Basically this is the vendoring approach to package dependencies - collections vendor their import tree, so they aren’t affected by linkrot.
That said, I think we should be careful of treating schemas too much like software libraries. There’s no equivalent of a “bugfix” - if you fix a typo in a property, then everyone who consumes your schema doesn’t just have to upgrade to the new schema version - they have to regenerate all of their own data. This is just how it is; every schema change requires a migration, and a major goal for us should be to start working on migrations, but for now we don’t have tools for that. So even though this all has the overall architecture of a package manager, it has a different kind of usage profile. We shouldn’t zoom in too much on the UX of “upgrading schemas” because for now most schema changes are catastrophic no matter what we do.
One point that Travis brought up earlier is that having collections import an array of schemas prevents us from having a single URL for the schema of a collection. I think this is fine - everything that we would want to do around “checking if two collections have compatible schemas” can be done just as easily with arrays. I could easily be missing something obvious but I don’t know what we’d need specifically singular URLs for collection schemas for.

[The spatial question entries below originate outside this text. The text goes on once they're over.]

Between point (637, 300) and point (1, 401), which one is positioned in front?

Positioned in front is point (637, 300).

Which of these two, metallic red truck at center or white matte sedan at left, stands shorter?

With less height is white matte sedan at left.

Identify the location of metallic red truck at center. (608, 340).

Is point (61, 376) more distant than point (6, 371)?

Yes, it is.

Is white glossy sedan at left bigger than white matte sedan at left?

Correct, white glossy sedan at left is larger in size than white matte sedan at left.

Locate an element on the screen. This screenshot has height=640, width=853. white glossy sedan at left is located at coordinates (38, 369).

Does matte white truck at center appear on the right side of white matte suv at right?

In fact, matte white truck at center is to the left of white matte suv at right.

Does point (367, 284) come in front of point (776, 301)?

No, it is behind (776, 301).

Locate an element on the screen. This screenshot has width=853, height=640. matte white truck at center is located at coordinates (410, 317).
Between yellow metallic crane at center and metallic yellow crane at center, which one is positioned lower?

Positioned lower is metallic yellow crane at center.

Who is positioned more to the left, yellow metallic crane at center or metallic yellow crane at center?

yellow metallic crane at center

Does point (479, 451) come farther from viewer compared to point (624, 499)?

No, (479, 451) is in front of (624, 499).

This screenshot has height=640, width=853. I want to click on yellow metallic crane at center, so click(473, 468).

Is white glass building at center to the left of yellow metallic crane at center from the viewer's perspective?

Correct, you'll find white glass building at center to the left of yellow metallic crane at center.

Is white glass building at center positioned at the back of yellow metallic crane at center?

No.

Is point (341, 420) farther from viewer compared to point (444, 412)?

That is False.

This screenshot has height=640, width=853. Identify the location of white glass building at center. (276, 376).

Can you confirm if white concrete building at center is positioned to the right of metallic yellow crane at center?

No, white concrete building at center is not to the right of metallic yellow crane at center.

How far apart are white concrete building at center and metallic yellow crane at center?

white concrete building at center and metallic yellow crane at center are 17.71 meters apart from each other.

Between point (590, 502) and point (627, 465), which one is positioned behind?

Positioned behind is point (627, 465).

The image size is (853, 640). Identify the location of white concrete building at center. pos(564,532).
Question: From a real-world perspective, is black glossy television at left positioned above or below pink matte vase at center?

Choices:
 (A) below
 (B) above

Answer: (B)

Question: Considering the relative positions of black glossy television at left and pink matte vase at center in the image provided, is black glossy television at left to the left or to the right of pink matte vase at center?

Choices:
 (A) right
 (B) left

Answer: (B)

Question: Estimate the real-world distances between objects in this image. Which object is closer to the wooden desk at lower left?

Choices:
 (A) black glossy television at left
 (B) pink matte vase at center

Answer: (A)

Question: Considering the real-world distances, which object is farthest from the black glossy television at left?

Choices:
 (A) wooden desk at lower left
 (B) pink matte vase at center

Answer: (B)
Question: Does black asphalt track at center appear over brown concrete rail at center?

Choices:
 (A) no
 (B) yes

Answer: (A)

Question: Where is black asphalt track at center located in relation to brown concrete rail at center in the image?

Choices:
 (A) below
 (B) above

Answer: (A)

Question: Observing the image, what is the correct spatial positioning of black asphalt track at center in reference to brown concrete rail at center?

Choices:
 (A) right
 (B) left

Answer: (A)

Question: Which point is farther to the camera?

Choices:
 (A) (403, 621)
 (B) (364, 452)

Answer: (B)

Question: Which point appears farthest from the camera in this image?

Lastly, we need to consider what exactly we mean by “semantic versioning” here. How do we interpret major/minor/patches to schemas? The gradations I can think of are
- changes to comments / documentation only
- adding new types
- anything involving editing / removing / types
Or maybe it’d make more sense to combine 1 and 2, and save the major/minor difference for different kinds of migrations - as in “a minor bump comes with a formally verified migration” (once we have them!) and “a major bump will require you to regenerate your data from scratch”. Either way we should be honest that since schema upgrades and code upgrades behave in different ways, we’re not literally using semver.
(One precedent for this is the badger key/value store - they use something they call “serialization versioning”. It turns out that there are plenty of kinds of projects that semver just doesn’t apply to.)
I feel like I wrote this in a confusing way, and what I’m proposing is actually way simpler than it seems. Let me know if anything doesn’t make sense.